Dear James,
your praising of WP0 surely deserves or even needs an appropiated answer, but as I can't see my answering mail to Gerard's input from yesterday published in this mailinglist so I will wait until this "moderated".
When I see that my email with the answer to Gerard is published in the mailinglist I will take the time to explain you why net neutrality is more than you suggest and why we need to be a little bit less starry-eyed when it comes to the reasons why telecoms are behaving sooo nice to Wikipedia. Also I will add some remarks about why a little bit more humbleness from the "we are the knowledge of the world"-fraction would be appropiated in the whole discussion.
best regards
Jens
2015-04-01 18:37 GMT+02:00 James Salsman jsalsman@gmail.com:
Jens,
Why do you say net neutrality has anything to do with price? It's about best-effort delivery of packets without censorship or, for example, treating packets that say "do you want to join our radical fundamentalist agnostic cell," the same way as we treat packets that say, "do you want to subscribe to our newsletter."
In 1973, the packet switching X.25 systems which resemble today's internet more closely than the IMP point-to-point testing at the time had no provisions for packet inspection or "quality of service" adjustments. But if you didn't subscribe to a database that you might want to access (which may or may not cost money) then you had no access because if there were no login credentials then you could tell everyone how to use the database when it could only handle on the order of dozens of users at a time. What you want in saying that you think zero rating violates net neutrality is the MIT open Multics movement, which exists on the internet today in the form of free and ad-supported hosting services like Wikia. Net neutrality is about no preferred qualities of packet delivery service, because those are best handled by adaptive rate coding at the application layer, which is what the WMF causes the implementation of when they contract with cell carriers to allow access to Wikipedia content for no charge. The fact that Wikipedia is civilization's best summary of accumulated knowledge so far is the reason why carriers are willing to provide the transmission power to their users at no charge in areas where they still ordinarily compete on a per-bit fee. That is an economic application design choice that has nothing to do with packet delivery choices.
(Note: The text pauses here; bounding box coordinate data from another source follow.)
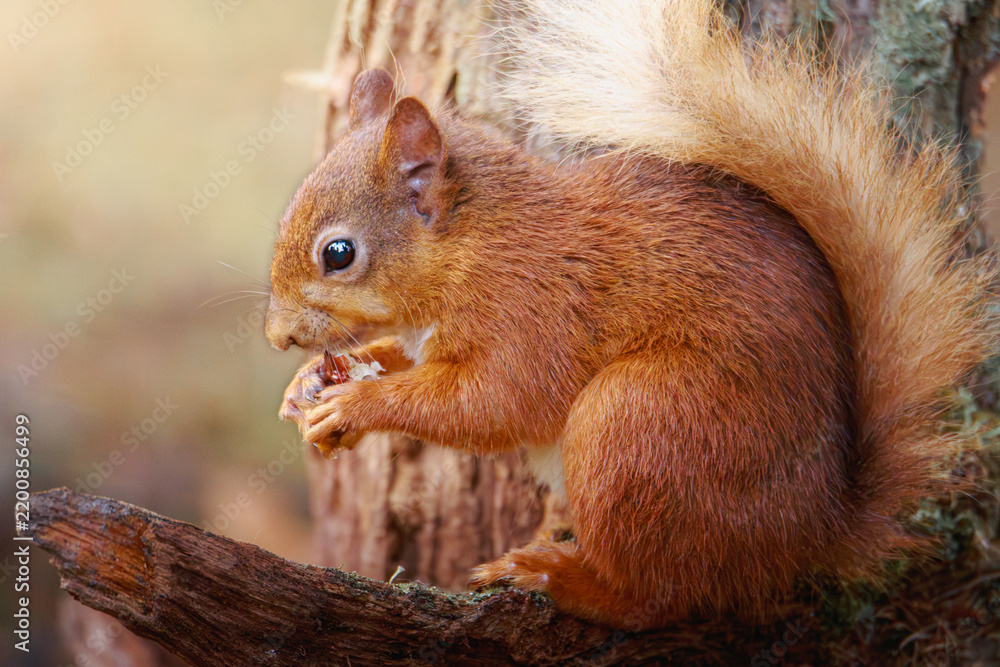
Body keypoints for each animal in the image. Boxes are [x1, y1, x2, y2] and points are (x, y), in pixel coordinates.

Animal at [265, 0, 995, 629]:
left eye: (338, 253)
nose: (277, 337)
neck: (475, 247)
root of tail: (817, 532)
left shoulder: (533, 313)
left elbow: (491, 403)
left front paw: (358, 405)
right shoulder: (427, 336)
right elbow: (399, 358)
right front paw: (306, 387)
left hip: (639, 423)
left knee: (660, 598)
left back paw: (561, 578)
Similarly, in the 1860s the Hayes printing telegraph ticker tape had no restrictions on who could send a transmission or what it's content might be, and in cases of congestion, the operator noticing a collision first would back off, and the other would re-transmit in an egalitarian fashion, but the data you sent would obtain a response in proportion to the amount the recipient was being paid.
Wikipedia Zero is a great program and I hope something like Wikiversity Zero assessments will be how hundreds of millions of people learn new facts pertinent to their lives and helpful to them in ten years. With adaptive instruction coupled to Wikipedia Accuracy Review, I believe that such a system will support the transition from creating new articles to maintaining existing content. I hope both the WMF and the WEF support this effort, because if the WEF was paying for it, it would likely not influence the safe harbor provisions protecting the WMF from legal liability due to inaccuracies. I am sad when dictatorships use Wikipedia Zero for propaganda purposes, but I am not sure how much of a problem that is relative to the advantages.